— WHAT THIS EXERCISE ASKS —
1. Repeat the complex pipeline example page below between "Skip to content" and "the ComplexPipeline strategy.", inclusive, swapping "advanced" for "sophisticated".
2. Answer these questions from the complex pipeline example page below:
(a) What command runs the example?
(b) What value is `maxConcurrency` set to?
(c) How many retries is the pipeline given?
3. Summarize the complex pipeline example page below in two sentences.

(Beginning of TEXT FOR ANALYSIS)

Skip to content

Complex Pipeline Example

This example demonstrates how to create advanced multi-step evaluations with dependencies using the ComplexPipeline strategy.

Running the Example

bash
pnpm tsx scripts/examples/complex-pipeline-example.ts

What This Example Shows

  • Multi-step Workflows: Chain multiple evaluation steps with dependencies
  • Parallel Execution: Run independent steps in parallel for efficiency
  • Dependency Management: Automatic handling of step dependencies
  • Error Recovery: Graceful handling of step failures
  • Caching Support: Built-in caching for expensive operations

Code Walkthrough

1. Import Dependencies

typescript
import { ComplexPipeline } from '../../src/evaluation/strategies/complex-pipeline.js';
import { 
  LiteraryAnalysisTemplate,
  CreativeWritingTemplate,
  PoetryGenerationTemplate
} from '../../src/stimulus/templates/creative-templates.js';
import { 
  CodeGenerationTemplate,
  DebuggingTemplate
} from '../../src/stimulus/templates/coding-templates.js';

2. Create Complex Pipeline

typescript
const creativePipeline = new ComplexPipeline({
  id: "creative-writing-pipeline",
  name: "Creative Writing Pipeline",
  description: "A multi-step creative writing evaluation pipeline",
  
  cache: {
    enabled: true,
    ttl: 3600,
    strategy: 'balanced'
  },
  parallel: {
    enabled: true,
    maxConcurrency: 2
  },
  timeout: 300000, // 5 minutes
  retries: 3
});

3. Define Pipeline Steps

typescript
const steps = [
  {
    id: "brainstorm",
    name: "Brainstorm Ideas",
    strategy: "simple" as const,
    stimulus: LiteraryAnalysisTemplate,
    input: {
      prompt: "Brainstorm creative story ideas about artificial intelligence and human relationships",
      requirements: [
        "Generate 5 unique story concepts",
        "Each concept should have a clear conflict and resolution",
        "Focus on emotional depth and character development"

(End of TEXT FOR ANALYSIS)
(Beginning of DATA SHOWN)

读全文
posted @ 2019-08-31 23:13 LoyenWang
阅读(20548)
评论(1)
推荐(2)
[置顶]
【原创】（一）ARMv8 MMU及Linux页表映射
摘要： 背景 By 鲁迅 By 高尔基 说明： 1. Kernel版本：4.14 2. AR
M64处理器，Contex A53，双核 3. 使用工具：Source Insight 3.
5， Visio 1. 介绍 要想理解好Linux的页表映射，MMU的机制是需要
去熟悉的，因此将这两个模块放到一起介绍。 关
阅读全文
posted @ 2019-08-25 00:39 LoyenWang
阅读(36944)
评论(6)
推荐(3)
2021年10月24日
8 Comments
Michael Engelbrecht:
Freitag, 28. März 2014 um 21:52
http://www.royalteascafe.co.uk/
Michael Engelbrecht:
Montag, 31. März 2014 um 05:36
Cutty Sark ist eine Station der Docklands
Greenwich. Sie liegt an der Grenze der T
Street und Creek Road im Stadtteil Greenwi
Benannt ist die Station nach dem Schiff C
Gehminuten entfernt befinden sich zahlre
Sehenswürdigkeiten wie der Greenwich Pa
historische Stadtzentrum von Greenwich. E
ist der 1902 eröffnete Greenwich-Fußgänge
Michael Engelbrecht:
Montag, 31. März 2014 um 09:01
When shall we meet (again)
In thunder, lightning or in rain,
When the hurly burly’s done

(End of DATA SHOWN)
(Beginning of DATA SHOWN)

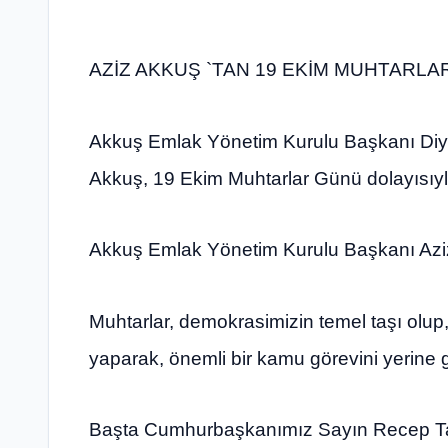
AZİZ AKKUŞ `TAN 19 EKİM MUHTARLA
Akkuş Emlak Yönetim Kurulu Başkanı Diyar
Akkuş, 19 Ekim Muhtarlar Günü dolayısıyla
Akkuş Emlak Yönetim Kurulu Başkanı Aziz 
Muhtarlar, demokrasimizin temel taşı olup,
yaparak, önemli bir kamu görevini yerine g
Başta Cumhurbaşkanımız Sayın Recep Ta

(End of DATA SHOWN)

— ANSWERS TO THE EXERCISES —
1.
Skip to content

Complex Pipeline Example

This example demonstrates how to create sophisticated multi-step evaluations with dependencies using the ComplexPipeline strategy.

2.
(a) `pnpm tsx scripts/examples/complex-pipeline-example.ts`
(b) 2
(c) 3

3. The page shows how to build advanced multi-step evaluations with dependencies using the ComplexPipeline strategy, covering parallel execution, dependency management, error recovery, and caching. Its walkthrough imports the pipeline and templates, creates a creative writing pipeline with caching, parallel runs, a five-minute timeout, and three retries, and then begins defining its steps with a brainstorming step.